Questo non dovrebbe bastarci a renderci più propensi a costruire ponti (e non parlo di quello sullo Stretto di Messina) anziché muri? Perché ci ostiniamo ad alimentare divisioni quando, dinanzi ad una classe dirigente incapace di sopperire ai bisogni di coloro che le chiedono aiuto, siano essi cittadini o extracomunitari, potremmo far sentire realmente la nostra voce? E non vale soltanto per le proteste al grido di “Free Palestine” o per il Mondiale di Pallavolo del momento, ma per qualsiasi cosa per cui valga la pena di lottare. Perché, diciamocelo, qualunque sia il contesto in cui vorremmo incasellare un simile discorso, se lasciamo ai margini milioni di persone, le conseguenze di un tale atteggiamento si riversano, inevitabilmente, sull’intera collettività.

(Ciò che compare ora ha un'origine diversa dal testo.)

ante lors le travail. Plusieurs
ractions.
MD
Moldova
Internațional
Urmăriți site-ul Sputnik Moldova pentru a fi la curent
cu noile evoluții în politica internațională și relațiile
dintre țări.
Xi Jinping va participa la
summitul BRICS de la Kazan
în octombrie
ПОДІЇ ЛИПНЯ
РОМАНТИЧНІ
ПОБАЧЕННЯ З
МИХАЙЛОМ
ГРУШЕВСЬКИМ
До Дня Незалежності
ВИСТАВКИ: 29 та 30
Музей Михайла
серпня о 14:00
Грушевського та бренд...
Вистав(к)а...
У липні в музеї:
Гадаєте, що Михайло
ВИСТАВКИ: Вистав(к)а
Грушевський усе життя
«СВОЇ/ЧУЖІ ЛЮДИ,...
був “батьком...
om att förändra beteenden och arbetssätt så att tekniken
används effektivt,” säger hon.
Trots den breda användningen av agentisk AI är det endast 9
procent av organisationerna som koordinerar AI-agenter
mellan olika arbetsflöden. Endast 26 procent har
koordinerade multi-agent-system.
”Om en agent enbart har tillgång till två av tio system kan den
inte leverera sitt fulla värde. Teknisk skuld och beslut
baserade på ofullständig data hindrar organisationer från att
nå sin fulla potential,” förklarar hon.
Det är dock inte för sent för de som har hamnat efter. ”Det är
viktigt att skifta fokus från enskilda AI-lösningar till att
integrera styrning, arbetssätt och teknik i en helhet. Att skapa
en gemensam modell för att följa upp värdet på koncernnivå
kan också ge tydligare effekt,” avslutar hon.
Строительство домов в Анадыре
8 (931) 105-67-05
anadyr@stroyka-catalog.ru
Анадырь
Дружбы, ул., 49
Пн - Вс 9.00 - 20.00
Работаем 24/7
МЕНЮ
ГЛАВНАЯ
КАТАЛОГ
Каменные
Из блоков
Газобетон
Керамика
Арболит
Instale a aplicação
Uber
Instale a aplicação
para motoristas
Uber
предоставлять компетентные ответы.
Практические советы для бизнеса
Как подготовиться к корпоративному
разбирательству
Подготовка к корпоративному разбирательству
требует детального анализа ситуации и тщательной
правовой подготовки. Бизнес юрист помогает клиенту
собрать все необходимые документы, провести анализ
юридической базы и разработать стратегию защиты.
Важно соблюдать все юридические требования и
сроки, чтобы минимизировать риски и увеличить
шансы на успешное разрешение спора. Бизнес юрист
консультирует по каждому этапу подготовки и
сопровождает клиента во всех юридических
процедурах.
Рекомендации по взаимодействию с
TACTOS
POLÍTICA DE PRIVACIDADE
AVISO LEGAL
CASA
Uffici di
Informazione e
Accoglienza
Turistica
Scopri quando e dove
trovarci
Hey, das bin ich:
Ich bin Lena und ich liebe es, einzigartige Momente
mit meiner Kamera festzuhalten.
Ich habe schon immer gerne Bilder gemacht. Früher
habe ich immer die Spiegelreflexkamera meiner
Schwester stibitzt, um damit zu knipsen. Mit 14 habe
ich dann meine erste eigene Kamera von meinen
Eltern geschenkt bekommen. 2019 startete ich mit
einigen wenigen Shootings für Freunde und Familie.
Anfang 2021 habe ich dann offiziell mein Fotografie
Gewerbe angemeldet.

Chiesa e politica: perché limitarsi ai bei discorsi?
È facile parlare di diritti umani, più difficile è difenderli quando mettono alla prova la nostra comodità, le nostre economie, i nostri equilibri politici, quelle professioni che, a detta di molti, questi poveri sventurati sarebbero venuti a rubarci. La verità è che la migrazione non è un “problema da risolvere” o una spina nel fianco da spostare furbamente altrove, e ce lo hanno dimostrato i fallimentari centri in Albani a cui Giorgia Meloni (cliccate QUI per recuperare il nostro articolo a riguardo) sembra essere tanto affezionata.
Al contrario, si tratta di un fenomeno strutturale della nostra epoca, conseguenza di guerre e diseguaglianze che, pur non avendo di fatto nelle nostre mani gli strumenti necessari per poterle arrestare, non abbiamo il diritto di fomentare a discapito della vita altrui. Perciò, qual è la misura dell’umanità in questo secolo di migrazioni?
È da ipocriti celebrare i diritti umani e poi abbandonare chi bussa alle nostre porte, motivo per il quale noi cittadini abbiamo il dovere di non lasciare che sia la paura a decidere al nostro posto e la Chiesa, promotrice della GMMR, di non limitarsi ai bei discorsi dall’alto del Soglio Pontificio o ad indire ulteriori “giornate” nell’ambito del Giubileo, perché la misura della nostra civiltà sarà scritta nelle vite che adesso decidiamo di salvare oppure di ignorare.